___ Records for this exercise

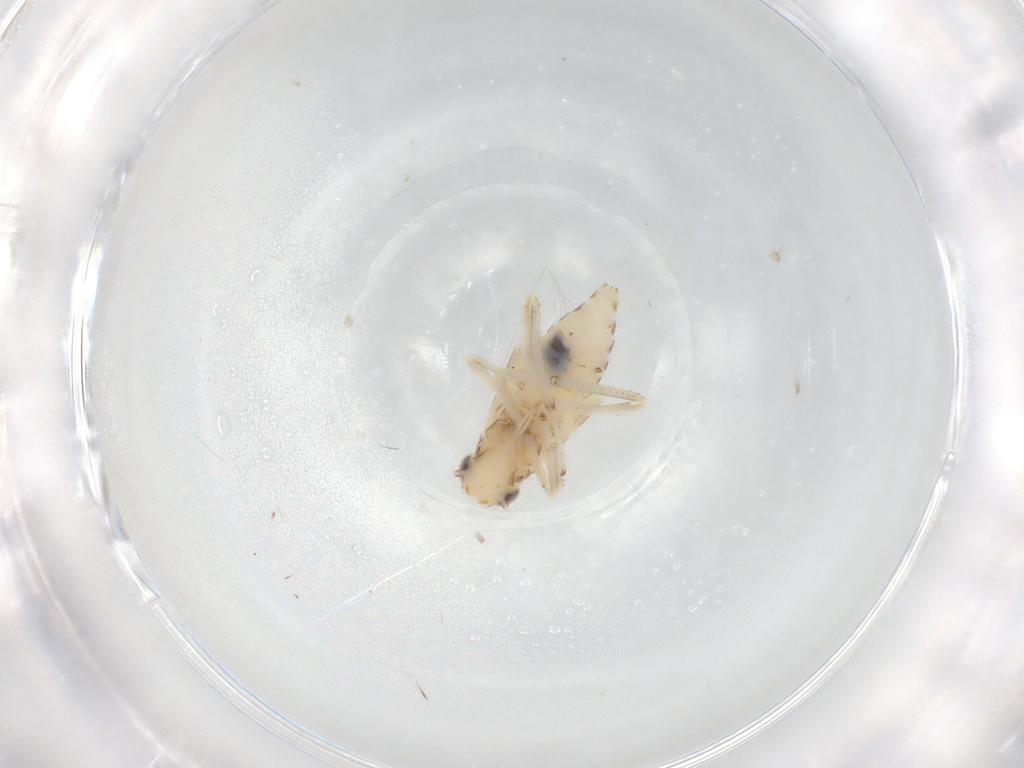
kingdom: Animalia
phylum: Arthropoda
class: Insecta
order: Hemiptera
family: Cicadellidae
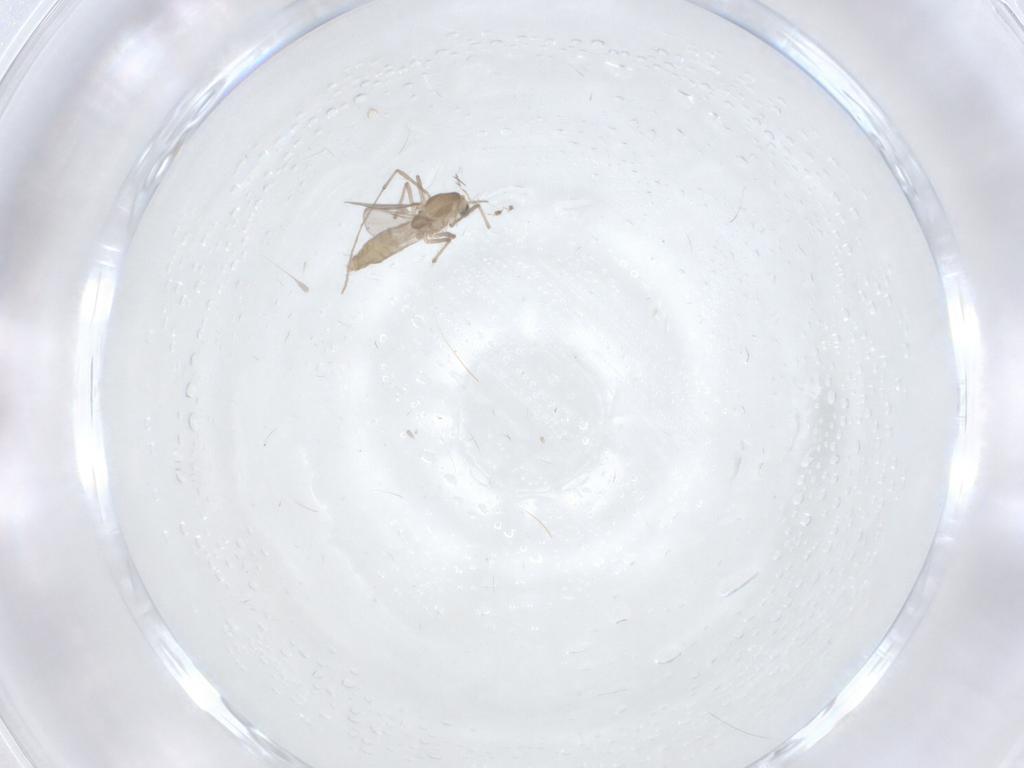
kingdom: Animalia
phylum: Arthropoda
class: Insecta
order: Diptera
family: Chironomidae
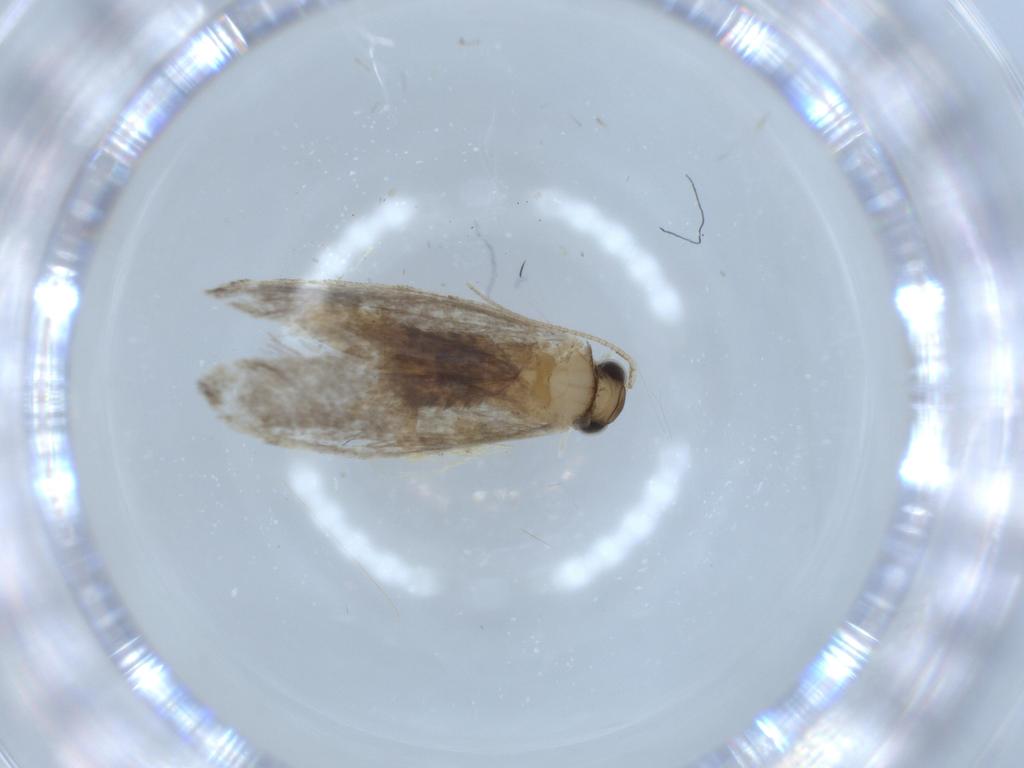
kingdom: Animalia
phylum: Arthropoda
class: Insecta
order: Lepidoptera
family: Tineidae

______

**Exercise description**
Convert the lines of all the material into one numbered list, with blank lines and picture markers left out.

**Final result**
1. kingdom: Animalia
2. phylum: Arthropoda
3. class: Insecta
4. order: Hemiptera
5. family: Cicadellidae
6. kingdom: Animalia
7. phylum: Arthropoda
8. class: Insecta
9. order: Diptera
10. family: Chironomidae
11. kingdom: Animalia
12. phylum: Arthropoda
13. class: Insecta
14. order: Lepidoptera
15. family: Tineidae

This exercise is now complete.